Why I’m Not Writing in NaNoWriMo

The chill winds of October remind me that November approaches and with November comes the promise of National Novel Writing Month.  I used to love National Novel Writing Month.  The challenge, the discipline did me good.  The impetus of just writing, write even if you don’t know what to write, just keep the fingers flying on the keyboard compelled me.

I’ve attempted NaNoWriMo several times and only succeeded once.  I have friends and acquaintences who continue to participate and succeed on a regular basis.

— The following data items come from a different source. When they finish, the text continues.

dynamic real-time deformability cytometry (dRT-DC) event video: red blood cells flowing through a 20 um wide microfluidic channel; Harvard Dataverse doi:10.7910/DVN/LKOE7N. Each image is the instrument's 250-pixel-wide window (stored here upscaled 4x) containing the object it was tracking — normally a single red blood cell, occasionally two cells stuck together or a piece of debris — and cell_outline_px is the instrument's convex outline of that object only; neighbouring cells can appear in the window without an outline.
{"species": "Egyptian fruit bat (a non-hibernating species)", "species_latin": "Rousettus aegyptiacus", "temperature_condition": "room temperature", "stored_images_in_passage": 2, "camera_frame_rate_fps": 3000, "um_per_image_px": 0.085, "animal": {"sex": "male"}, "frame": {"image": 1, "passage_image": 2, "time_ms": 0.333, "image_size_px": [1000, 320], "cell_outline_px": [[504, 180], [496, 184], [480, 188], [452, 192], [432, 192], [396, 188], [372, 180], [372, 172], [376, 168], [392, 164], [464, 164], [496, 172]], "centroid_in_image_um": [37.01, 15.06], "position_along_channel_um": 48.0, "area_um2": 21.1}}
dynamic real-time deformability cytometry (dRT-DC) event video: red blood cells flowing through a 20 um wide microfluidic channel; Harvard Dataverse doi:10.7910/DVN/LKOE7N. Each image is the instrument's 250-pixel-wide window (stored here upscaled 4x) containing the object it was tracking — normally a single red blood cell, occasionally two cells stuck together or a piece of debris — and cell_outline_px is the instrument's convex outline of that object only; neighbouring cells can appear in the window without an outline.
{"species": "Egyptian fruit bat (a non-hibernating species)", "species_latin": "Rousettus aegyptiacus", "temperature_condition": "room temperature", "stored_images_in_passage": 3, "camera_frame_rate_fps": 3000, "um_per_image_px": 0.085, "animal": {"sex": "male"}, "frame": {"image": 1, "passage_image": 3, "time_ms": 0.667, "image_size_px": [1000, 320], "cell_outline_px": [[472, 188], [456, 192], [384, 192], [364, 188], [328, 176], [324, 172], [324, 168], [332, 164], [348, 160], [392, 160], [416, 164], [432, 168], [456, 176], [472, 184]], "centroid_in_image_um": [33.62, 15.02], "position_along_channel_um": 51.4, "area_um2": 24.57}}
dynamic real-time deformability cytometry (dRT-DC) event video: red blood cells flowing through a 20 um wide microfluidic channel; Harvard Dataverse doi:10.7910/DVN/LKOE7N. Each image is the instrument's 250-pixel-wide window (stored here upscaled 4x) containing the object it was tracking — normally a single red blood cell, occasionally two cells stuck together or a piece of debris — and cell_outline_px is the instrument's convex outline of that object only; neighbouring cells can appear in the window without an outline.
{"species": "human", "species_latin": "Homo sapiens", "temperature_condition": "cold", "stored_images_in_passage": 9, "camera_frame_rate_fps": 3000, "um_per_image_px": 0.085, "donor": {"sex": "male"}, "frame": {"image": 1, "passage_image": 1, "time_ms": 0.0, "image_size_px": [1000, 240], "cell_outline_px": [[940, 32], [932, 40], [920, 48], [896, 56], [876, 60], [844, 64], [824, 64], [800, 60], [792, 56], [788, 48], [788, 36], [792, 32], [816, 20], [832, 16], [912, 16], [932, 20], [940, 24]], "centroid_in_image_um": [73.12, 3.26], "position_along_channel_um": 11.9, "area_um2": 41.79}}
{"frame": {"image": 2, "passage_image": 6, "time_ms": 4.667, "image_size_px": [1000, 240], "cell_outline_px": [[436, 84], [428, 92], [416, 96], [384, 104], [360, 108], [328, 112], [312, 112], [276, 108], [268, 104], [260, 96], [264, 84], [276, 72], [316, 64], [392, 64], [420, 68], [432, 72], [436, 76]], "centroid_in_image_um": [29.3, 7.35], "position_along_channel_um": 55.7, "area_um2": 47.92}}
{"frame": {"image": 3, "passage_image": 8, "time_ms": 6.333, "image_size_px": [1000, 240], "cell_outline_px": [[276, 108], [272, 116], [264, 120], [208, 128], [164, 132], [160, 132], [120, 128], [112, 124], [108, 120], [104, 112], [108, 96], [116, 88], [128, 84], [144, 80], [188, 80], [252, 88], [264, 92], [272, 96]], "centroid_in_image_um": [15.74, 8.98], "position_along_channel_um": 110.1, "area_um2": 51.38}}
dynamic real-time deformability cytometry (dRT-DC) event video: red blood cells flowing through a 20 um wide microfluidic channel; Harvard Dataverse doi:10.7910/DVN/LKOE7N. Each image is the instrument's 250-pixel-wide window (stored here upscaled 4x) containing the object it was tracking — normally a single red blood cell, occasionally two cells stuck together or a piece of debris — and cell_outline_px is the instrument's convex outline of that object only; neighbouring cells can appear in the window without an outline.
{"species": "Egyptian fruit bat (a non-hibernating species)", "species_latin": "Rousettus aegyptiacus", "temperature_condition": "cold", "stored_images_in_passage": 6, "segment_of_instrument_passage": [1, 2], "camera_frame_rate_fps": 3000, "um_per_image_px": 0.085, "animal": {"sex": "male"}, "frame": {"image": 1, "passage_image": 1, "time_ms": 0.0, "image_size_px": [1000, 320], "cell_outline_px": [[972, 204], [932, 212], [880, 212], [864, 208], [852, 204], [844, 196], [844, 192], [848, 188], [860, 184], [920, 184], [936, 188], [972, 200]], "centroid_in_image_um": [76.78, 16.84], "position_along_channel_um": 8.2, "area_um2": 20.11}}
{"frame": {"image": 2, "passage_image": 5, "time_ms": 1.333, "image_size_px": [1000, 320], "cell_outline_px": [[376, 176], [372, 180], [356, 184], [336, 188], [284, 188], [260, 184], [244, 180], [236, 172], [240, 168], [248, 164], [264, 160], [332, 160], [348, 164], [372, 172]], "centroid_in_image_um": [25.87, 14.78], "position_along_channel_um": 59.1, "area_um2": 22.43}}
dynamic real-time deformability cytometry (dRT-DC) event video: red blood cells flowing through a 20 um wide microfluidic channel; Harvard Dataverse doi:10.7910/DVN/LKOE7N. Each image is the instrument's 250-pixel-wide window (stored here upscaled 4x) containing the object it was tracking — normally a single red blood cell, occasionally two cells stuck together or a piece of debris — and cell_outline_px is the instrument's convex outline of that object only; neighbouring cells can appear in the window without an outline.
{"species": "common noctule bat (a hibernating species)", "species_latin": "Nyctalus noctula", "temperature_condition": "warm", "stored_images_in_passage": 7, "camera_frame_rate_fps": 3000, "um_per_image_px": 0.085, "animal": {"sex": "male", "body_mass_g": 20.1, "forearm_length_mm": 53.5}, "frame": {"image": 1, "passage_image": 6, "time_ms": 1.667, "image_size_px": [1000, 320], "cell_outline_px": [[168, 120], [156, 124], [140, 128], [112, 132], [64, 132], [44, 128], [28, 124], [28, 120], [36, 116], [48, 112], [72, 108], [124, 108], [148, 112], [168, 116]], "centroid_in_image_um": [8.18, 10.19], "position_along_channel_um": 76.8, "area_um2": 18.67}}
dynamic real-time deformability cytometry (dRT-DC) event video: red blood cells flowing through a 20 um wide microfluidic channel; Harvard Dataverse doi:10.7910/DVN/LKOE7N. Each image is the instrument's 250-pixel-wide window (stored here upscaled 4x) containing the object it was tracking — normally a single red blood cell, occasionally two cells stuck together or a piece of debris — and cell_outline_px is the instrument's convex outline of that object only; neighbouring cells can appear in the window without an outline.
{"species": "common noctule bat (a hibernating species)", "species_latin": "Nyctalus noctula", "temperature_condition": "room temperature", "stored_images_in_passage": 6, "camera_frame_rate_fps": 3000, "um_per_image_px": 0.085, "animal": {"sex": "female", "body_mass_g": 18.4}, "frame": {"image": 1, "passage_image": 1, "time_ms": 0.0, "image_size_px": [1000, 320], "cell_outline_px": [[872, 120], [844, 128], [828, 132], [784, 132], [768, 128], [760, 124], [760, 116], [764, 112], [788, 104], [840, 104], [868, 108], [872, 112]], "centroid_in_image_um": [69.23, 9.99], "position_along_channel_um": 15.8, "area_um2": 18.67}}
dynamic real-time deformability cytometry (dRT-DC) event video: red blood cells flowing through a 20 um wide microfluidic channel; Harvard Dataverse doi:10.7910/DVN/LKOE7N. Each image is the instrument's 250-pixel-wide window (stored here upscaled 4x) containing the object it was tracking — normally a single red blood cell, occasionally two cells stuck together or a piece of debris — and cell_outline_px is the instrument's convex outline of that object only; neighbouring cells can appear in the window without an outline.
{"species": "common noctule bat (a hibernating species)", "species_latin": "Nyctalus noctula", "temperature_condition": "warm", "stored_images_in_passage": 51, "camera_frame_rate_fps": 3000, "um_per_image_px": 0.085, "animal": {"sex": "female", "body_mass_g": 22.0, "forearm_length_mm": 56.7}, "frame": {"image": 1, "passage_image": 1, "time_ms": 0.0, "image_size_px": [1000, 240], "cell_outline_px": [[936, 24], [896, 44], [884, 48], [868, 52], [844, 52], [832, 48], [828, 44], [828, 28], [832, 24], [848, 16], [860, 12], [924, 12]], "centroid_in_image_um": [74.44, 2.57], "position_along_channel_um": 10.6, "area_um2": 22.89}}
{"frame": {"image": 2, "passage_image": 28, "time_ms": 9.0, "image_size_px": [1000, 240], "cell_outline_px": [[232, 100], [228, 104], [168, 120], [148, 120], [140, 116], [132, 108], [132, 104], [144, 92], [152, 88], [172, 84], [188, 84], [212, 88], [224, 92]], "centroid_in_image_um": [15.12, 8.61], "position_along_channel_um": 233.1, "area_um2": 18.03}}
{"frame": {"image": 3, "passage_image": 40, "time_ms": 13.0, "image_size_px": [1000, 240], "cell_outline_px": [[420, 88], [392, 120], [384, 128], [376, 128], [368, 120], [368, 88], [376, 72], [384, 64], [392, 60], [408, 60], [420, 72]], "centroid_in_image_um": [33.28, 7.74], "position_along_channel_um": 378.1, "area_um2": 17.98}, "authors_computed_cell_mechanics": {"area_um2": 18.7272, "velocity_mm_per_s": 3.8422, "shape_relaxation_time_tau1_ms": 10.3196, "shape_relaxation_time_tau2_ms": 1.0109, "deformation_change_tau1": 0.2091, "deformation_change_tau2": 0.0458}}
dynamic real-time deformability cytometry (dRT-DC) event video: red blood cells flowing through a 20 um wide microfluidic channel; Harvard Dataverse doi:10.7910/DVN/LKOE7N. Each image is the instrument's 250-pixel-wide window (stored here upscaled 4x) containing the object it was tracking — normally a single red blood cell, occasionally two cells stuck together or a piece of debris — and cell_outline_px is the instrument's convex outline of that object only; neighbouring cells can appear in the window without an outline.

As much as I appreciate the discipline and challenge of NaNoWriMo, I have a fundamental problem with the structure of NaNoWriMo.  The one time Iw succeeded, I spewed such drivel upon the page in the final days, that the last 5,000 words were useless to me. The whole novel begs for a rewrite of an epic proportion.  When it comes to wrtiting, I’m a plotter. I need spreadsheets, index cards, maps, and research to be comfortable with what I’m writing. I’m the kind of writer who first needs to build a world and then populate it with stories.

Yet, that produces very dull stories. At least when I do it. My imagination is clean. I don’t mean that in terms of being naughty or nice, but in terms of who I imagine worlds.  My initial constructs of my fictional worlds are very much like Asimov’s worlds, or Heinlein’s. There is a minimalism and a cleanliness… or at least the absence of the grime and grit that actually make worlds interesting.

This is actually one of the things I really love about Joss Whedon’s works. He takes the standard tropes and then muddies the waters. A lot. As much as possible. It takes a lot of effort for me to muddy the waters. I like things to be easy. Easy, in stories, is boring.

In this vein, obviously, I should thrive under NaNoWriMo, forced to create on the fly is the best way to create the grime that makes a story interesting.

What I write under that pressure does create some fascinating cracks in pristine structure for the interesting quirkiness to come through, but I’m frustrated by it.

So I’m not writing in NaNo. But I still wish I was.

To my friends who take up the challenge year after year, I see you in the same category as my friends who run marathons as I run 5Ks. I’m jealous and awed.